EXTRACTED MATERIAL:
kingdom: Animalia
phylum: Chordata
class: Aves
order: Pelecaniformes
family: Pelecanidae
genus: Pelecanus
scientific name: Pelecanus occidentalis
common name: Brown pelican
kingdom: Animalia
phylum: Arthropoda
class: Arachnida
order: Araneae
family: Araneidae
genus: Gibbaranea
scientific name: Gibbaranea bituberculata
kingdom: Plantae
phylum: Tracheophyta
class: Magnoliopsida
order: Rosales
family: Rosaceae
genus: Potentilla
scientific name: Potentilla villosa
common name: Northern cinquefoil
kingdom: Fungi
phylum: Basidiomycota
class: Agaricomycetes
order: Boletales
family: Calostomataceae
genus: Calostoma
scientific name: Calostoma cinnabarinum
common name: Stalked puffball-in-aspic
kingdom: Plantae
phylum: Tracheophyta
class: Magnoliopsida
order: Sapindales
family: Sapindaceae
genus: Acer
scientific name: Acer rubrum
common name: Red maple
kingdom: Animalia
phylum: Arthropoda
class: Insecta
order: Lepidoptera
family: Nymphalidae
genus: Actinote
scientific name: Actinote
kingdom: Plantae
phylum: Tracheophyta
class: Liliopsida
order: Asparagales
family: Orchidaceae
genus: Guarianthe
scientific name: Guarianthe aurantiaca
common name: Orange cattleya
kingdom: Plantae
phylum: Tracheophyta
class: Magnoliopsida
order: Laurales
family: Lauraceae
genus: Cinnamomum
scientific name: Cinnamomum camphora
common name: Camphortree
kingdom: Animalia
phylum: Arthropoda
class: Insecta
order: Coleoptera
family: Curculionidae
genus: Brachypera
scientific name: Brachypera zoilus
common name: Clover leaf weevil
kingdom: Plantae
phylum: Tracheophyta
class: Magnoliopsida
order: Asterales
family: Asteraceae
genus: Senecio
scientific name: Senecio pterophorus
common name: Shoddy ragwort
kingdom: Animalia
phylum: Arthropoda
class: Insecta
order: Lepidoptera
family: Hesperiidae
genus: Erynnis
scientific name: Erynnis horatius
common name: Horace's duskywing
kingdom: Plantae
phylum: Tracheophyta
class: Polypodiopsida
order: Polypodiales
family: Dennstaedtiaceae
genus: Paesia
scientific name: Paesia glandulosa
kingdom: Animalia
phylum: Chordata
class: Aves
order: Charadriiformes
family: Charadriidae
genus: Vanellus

STATED GOAL:
Put all of the data above into a two-column CSV with the headers rank and value. Make one row per line, with each field in double quotes and any line breaks changed to spaces.

RESULT:
rank,value
"kingdom:","Animalia"
"phylum:","Chordata"
"class:","Aves"
"order:","Pelecaniformes"
"family:","Pelecanidae"
"genus:","Pelecanus"
"scientific name:","Pelecanus occidentalis"
"common name:","Brown pelican"
"kingdom:","Animalia"
"phylum:","Arthropoda"
"class:","Arachnida"
"order:","Araneae"
"family:","Araneidae"
"genus:","Gibbaranea"
"scientific name:","Gibbaranea bituberculata"
"kingdom:","Plantae"
"phylum:","Tracheophyta"
"class:","Magnoliopsida"
"order:","Rosales"
"family:","Rosaceae"
"genus:","Potentilla"
"scientific name:","Potentilla villosa"
"common name:","Northern cinquefoil"
"kingdom:","Fungi"
"phylum:","Basidiomycota"
"class:","Agaricomycetes"
"order:","Boletales"
"family:","Calostomataceae"
"genus:","Calostoma"
"scientific name:","Calostoma cinnabarinum"
"common name:","Stalked puffball-in-aspic"
"kingdom:","Plantae"
"phylum:","Tracheophyta"
"class:","Magnoliopsida"
"order:","Sapindales"
"family:","Sapindaceae"
"genus:","Acer"
"scientific name:","Acer rubrum"
"common name:","Red maple"
"kingdom:","Animalia"
"phylum:","Arthropoda"
"class:","Insecta"
"order:","Lepidoptera"
"family:","Nymphalidae"
"genus:","Actinote"
"scientific name:","Actinote"
"kingdom:","Plantae"
"phylum:","Tracheophyta"
"class:","Liliopsida"
"order:","Asparagales"
"family:","Orchidaceae"
"genus:","Guarianthe"
"scientific name:","Guarianthe aurantiaca"
"common name:","Orange cattleya"
"kingdom:","Plantae"
"phylum:","Tracheophyta"
"class:","Magnoliopsida"
"order:","Laurales"
"family:","Lauraceae"
"genus:","Cinnamomum"
"scientific name:","Cinnamomum camphora"
"common name:","Camphortree"
"kingdom:","Animalia"
"phylum:","Arthropoda"
"class:","Insecta"
"order:","Coleoptera"
"family:","Curculionidae"
"genus:","Brachypera"
"scientific name:","Brachypera zoilus"
"common name:","Clover leaf weevil"
"kingdom:","Plantae"
"phylum:","Tracheophyta"
"class:","Magnoliopsida"
"order:","Asterales"
"family:","Asteraceae"
"genus:","Senecio"
"scientific name:","Senecio pterophorus"
"common name:","Shoddy ragwort"
"kingdom:","Animalia"
"phylum:","Arthropoda"
"class:","Insecta"
"order:","Lepidoptera"
"family:","Hesperiidae"
"genus:","Erynnis"
"scientific name:","Erynnis horatius"
"common name:","Horace's duskywing"
"kingdom:","Plantae"
"phylum:","Tracheophyta"
"class:","Polypodiopsida"
"order:","Polypodiales"
"family:","Dennstaedtiaceae"
"genus:","Paesia"
"scientific name:","Paesia glandulosa"
"kingdom:","Animalia"
"phylum:","Chordata"
"class:","Aves"
"order:","Charadriiformes"
"family:","Charadriidae"
"genus:","Vanellus"